Meanwhile, over on Fox, Jess Day shares her uniquely millennial experience: living with roommates. Following a failed relationship, she transplants her Portlandia replication into an LA apartment with three guys: Nick, Schmidt, and Winston. The New Girl Jess rather hopelessly stumbles in and out of relationships with fancy people and slightly patronizing doctors during the first couple of seasons. Jess seems to regress to a younger, more naive self throughout these relationships, epitomized by Sam (the slightly patronizing doctor) offering her a lollipop before their breakup.
Jess has an endearingly awkward relationship with Nick. She pretends to be his date to a wedding that Nick fears an ex-girlfriend will show up, a night capped by a stunning rendition of the chicken dance (done to a Phil Collins song, no less). He protects Jess from a creepy landlord (and her own painful inability to say no.) He yells his way through his miserable existence until realizing Jess can liven him up a bit. She accepts his comfort following her breakup with Sam, only to punch him in the nose as payback for being (inadvertently) smacked while in a haunted house.

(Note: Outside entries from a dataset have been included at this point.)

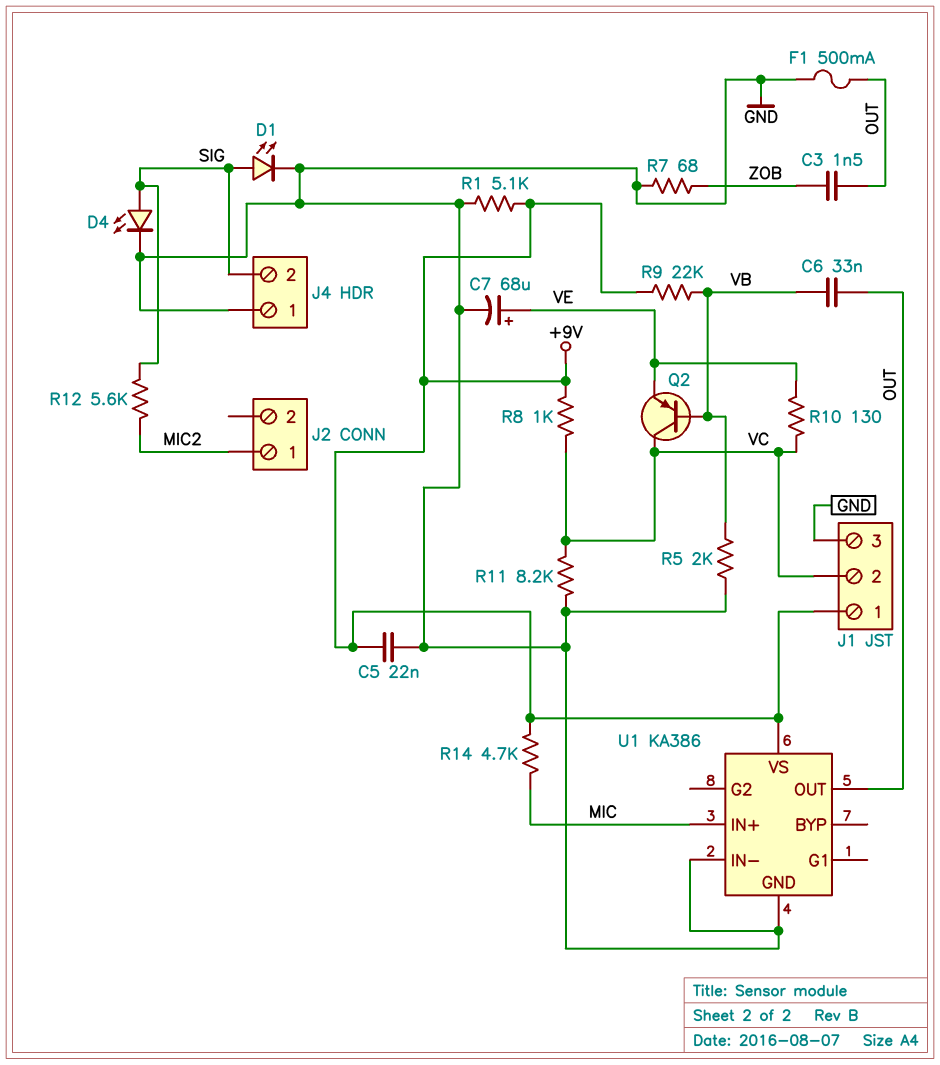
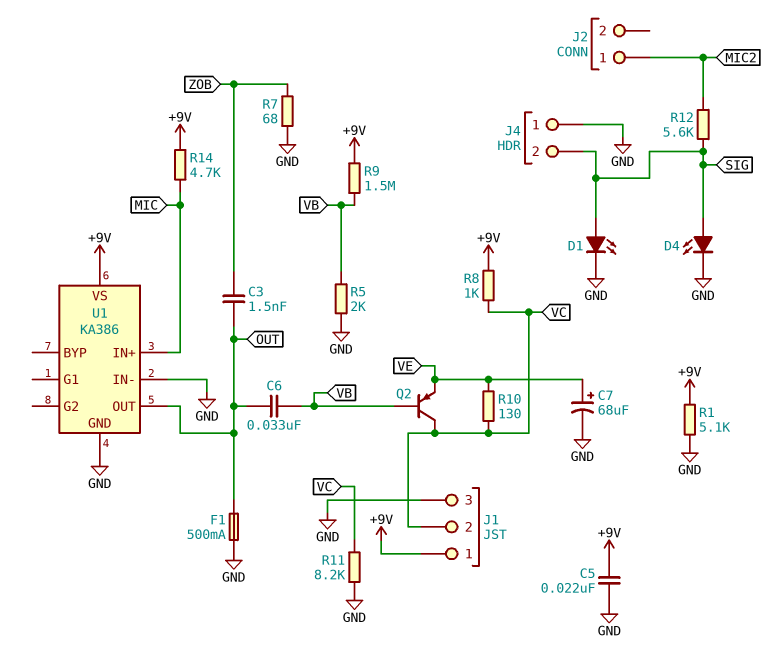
R9: 22k (+9V, VB) -> 1.5M (+9V, VB)

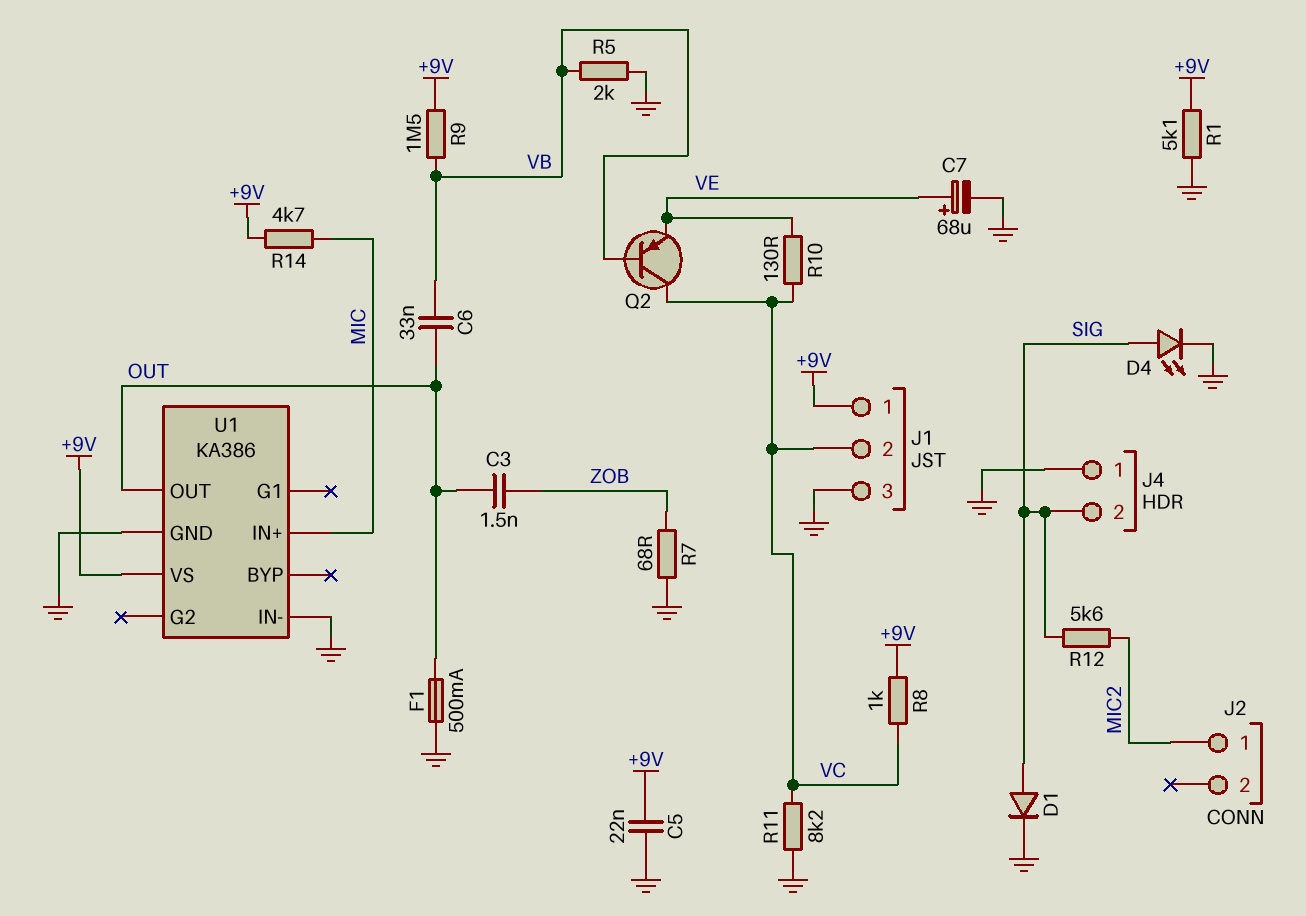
D1: LED (A SIG, K GND) -> diode (A SIG, K GND)

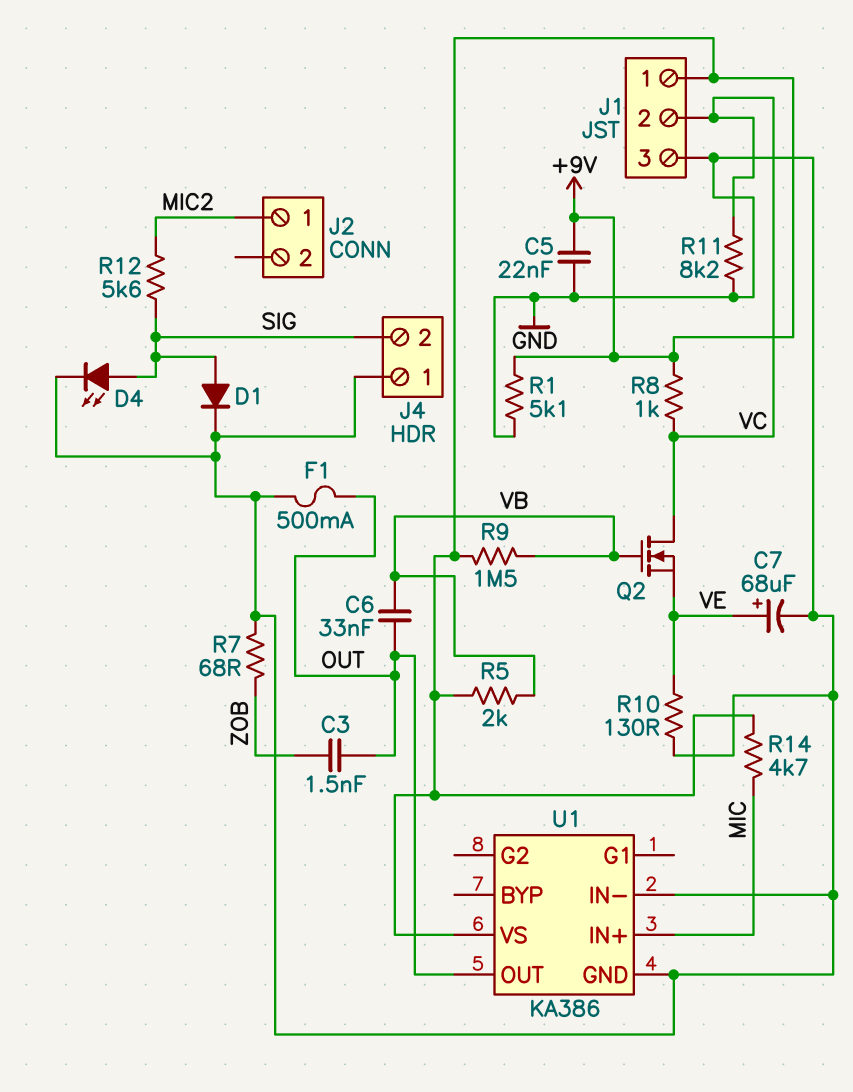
Q2: PNP (B VB, C VC, E VE) -> NMOS (G VB, D VC, S VE)
R5: 2k (GND, VB) -> 2k (+9V, VB)
R10: 130 (VC, VE) -> 130 (GND, VE)

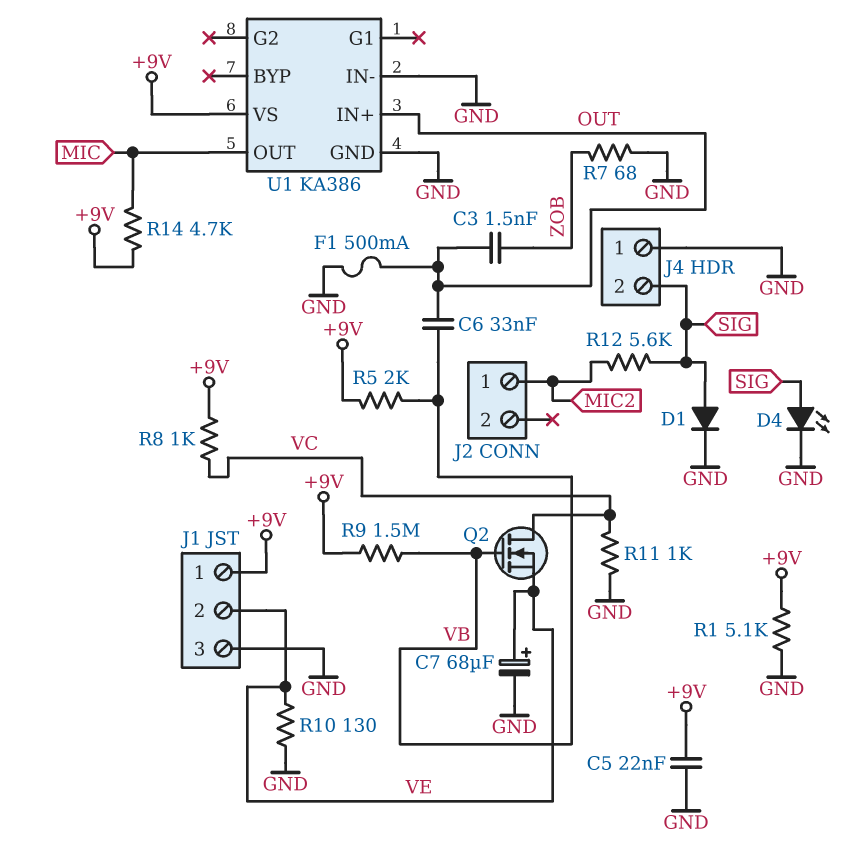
J1 pin 2: VC -> VE
R11: 8.2k (GND, VC) -> 1k (GND, VC)
U1 pin IN+: MIC -> OUT
U1 pin OUT: OUT -> MIC

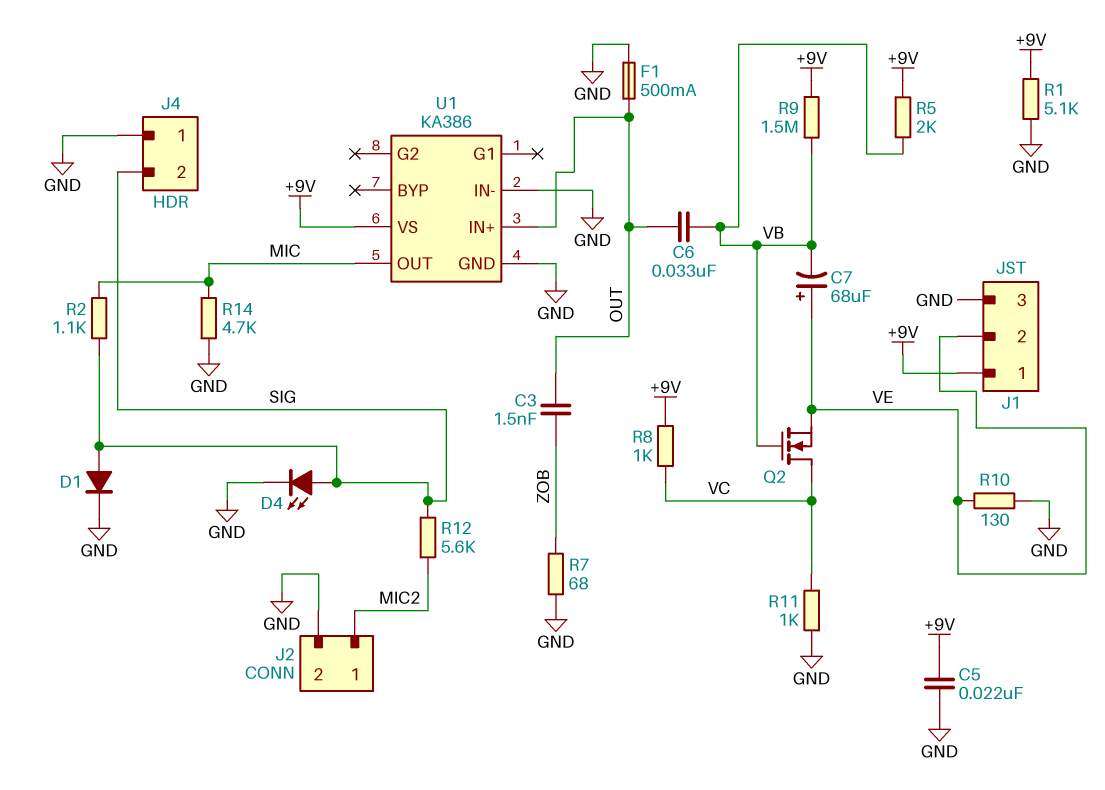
C7: 68uF (plus VE, minus GND) -> 68uF (plus VE, minus VB)
J2 pin 2: none -> GND
R2: none -> 1.1k (MIC, SIG)
R14: 4.7k (+9V, MIC) -> 4.7k (GND, MIC)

And then they kiss, begin to label subtle things (ironing clothes, for example) as sexually attractive, and toward the end of season two, have sex. The episode following their first night of sex actually provides excellent commentary on the beginning of relationships, between Jess telling off her dad, who does everything short of attacking Nick, and announcing to her middle-school students, “Life’s messy. It…kicks you in the ass. Yeah, I said ass. But it does, it kicks you in the ass. And messy parts are the best parts.”

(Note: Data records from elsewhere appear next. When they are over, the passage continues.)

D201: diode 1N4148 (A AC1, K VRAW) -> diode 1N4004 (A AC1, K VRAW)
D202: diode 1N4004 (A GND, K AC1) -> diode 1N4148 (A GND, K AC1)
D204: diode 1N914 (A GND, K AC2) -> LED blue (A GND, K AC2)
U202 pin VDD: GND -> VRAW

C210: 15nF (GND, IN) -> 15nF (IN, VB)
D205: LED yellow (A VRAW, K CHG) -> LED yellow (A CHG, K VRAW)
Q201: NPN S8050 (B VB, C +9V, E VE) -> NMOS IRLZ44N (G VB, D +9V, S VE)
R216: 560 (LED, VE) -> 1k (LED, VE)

The beginning of season three actually threatens to delve into the sexual awakening trap, that having sex completely transforms and improves faulty characteristics. For example, Jess quickly morphs out of her generally carefree self and rips into Nick for blowing his father’s money and “having” to pay bills. As one critic writes, “As it is, they act like they’re having sex almost hourly, but we have a difficult time believing that’s happening since the Nick we used to love has totally been neutered by Jess.”

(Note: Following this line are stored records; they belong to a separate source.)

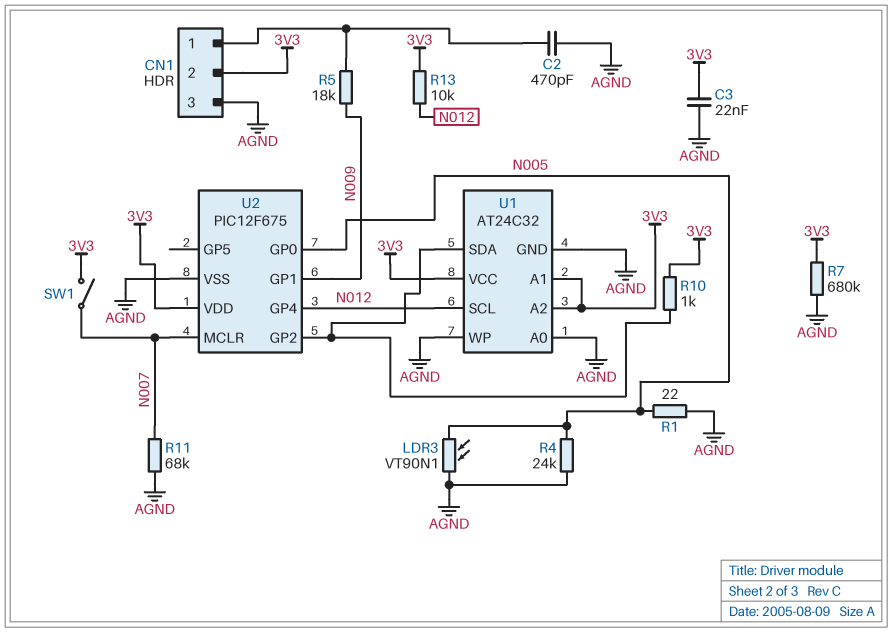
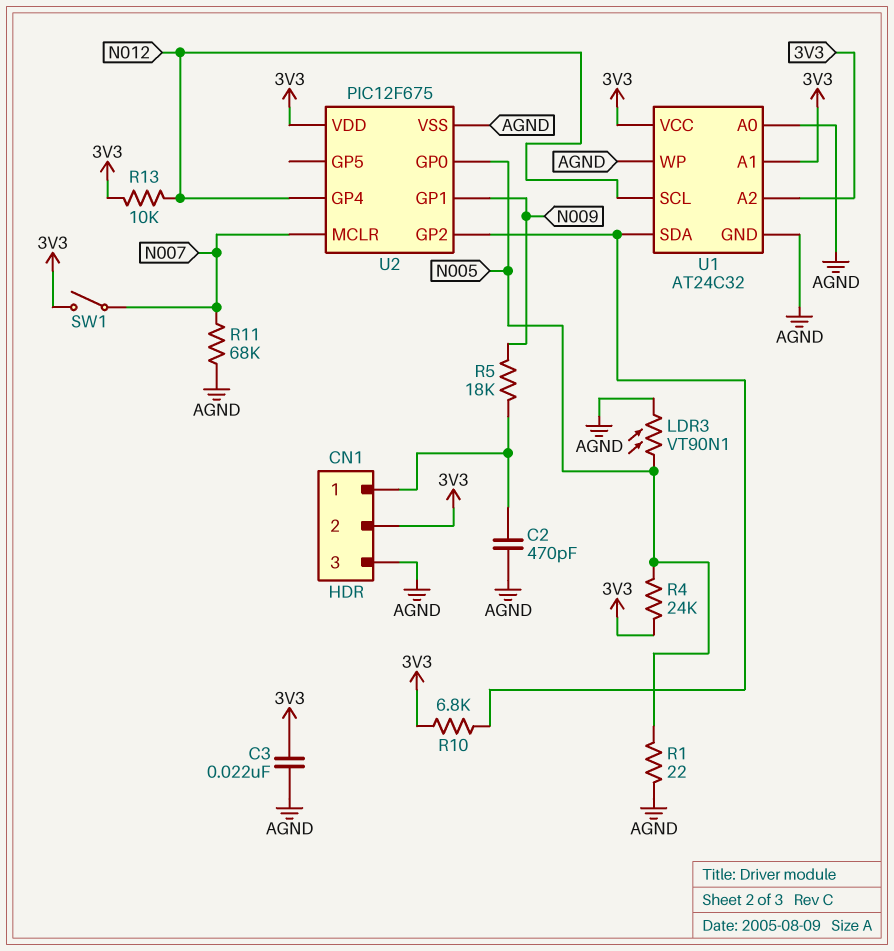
R4: 24k (AGND, N005) -> 24k (3V3, N005)
R7: 680k (3V3, AGND) -> none
R10: 1k (3V3, U1/SDA) -> 6.8k (3V3, U1/SDA)

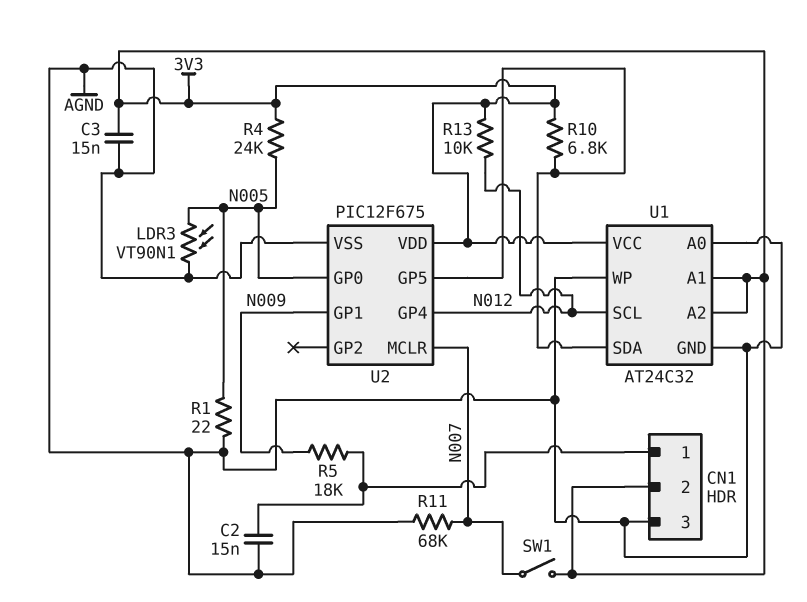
C2: 470pF (AGND, CN1/1) -> 15nF (AGND, CN1/1)
C3: 22nF (3V3, AGND) -> 15nF (3V3, AGND)
U2 pin GP2: U1/SDA -> none
U2 pin GP5: none -> U1/SDA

The last few episodes have returned to the series that introduced us to the douchebag jar, indescribable camping adventures, and “Schmidt happens” with the reemergence of Coach, the reminder that Nick and Jess are still strongly insecure, and the bizarrely hilarious Thanksgiving episode. New Girl speaks to the millennial generation because of its humanness and candidness about relationships. Sex is an important part of relationships, but doesn’t encompass them nor define their process of change. The characters in New Girl grow by identifying and owning their insecurities (rather than repressing them), accepting curmudgeonly, arrogant individuals for who they are, and returning to each other in spite of the ridiculous situations they enter.